> _Exercise description_
Restate the part of the 250z thread that begins at the words "I wanna see" and stops after "to check out.", swapping "stunning" for "striking".

> _Excerpt_
= Beginning of Section =

# 250z



## se7enty7 (Jun 18, 2002)

I want to see a 250z go into production. 

Preferably with a small body (2 seater) t-top anyone?


----------



## UnderDog (Jul 14, 2002)

Like where they drop a QR25 in it instead of a VQ35, a la the Altima? Something tells me it would take away from the stigma and prestige of the Z car putting such a small engine in it and turn it into a glorified Sentra Spec V.

That's just my $0.02


----------



## DropD (Oct 12, 2002)

What about a 250SX?

Based on the Silvia S15? Or just a 2-place FWD coupe version of the Spec-V, available topless.

Makes perfect sense


----------



## OPIUM (Aug 18, 2002)

UnderDog said:


> *Like where they drop a QR25 in it instead of a VQ35, a la the Altima? Something tells me it would take away from the stigma and prestige of the Z car putting such a small engine in it and turn it into a glorified Sentra Spec V.
> 
> That's just my $0.02 *


 That would kill the "Z" legacy allright


----------



## Ninety-Nine SE-L (May 5, 2002)

I wanna see a 3.0L in line 6, RWD vehicle come around like a 300*sx* that would look even more stunning than the s15 silvia (if that's even possible). That would be a car I'd like to check out.

or a RWD 2.5L 250sx. maybe even turbo


----------



## se7enty7 (Jun 18, 2002)

no no no
new body style.

I want a cheap, 2 seater (possibly), SMALL car. I think that nissan needs a smaller car. sentra - 4 door. 350z - too big imo,


small car with tight suspension, fast, but focused more on suspension


----------



## Rain-Xx (Jul 29, 2002)

Re-make the Pulsar/EXA with an updaded look and a bigger engine!!  Ehehhe!! Come on people, stop laughing! It was small, two door and T-top! Oh well... I like my car too much.. I'll go sit in the corner now.


----------



## rios (Jun 10, 2002)

they should makea two seatert top using teh sntra se r's as the baseof te platform,put a turboed qg18dein itand makeit lighetr andsomewhat smaller than the se r. heheh. that would rule
or teh same,except a turboed qr25de.and it could be callewd pulsar.....or maybe (insert numeral here)SX


----------



## nx2k (Aug 4, 2002)

i'd like to see a SR20VE pulsar stateside


----------



## blueboost (Jul 25, 2002)

I'm sure Nissan will kill the "z" legacy all on there own without anyone's help. 

In my opinion they already did when they released that ugly a$$ thing.

I want a [email protected]#king S15 Silvia.

Had to vent. I've been doing that on this forum a lot lately and it's cause Nissan constantly pisses me off. They always fall short of the mark lately.


----------

= End of Section =

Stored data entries
= Beginning of Section =

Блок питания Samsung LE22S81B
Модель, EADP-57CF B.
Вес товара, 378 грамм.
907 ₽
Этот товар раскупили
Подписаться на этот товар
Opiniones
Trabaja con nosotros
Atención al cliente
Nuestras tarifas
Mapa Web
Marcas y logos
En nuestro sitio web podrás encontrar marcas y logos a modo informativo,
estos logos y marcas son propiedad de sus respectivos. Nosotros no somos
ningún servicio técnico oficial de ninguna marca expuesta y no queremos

= End of Section =

> _Answer to this exercise_
I wanna see a 3.0L in line 6, RWD vehicle come around like a 300*sx* that would look even more striking than the s15 silvia (if that's even possible). That would be a car I'd like to check out.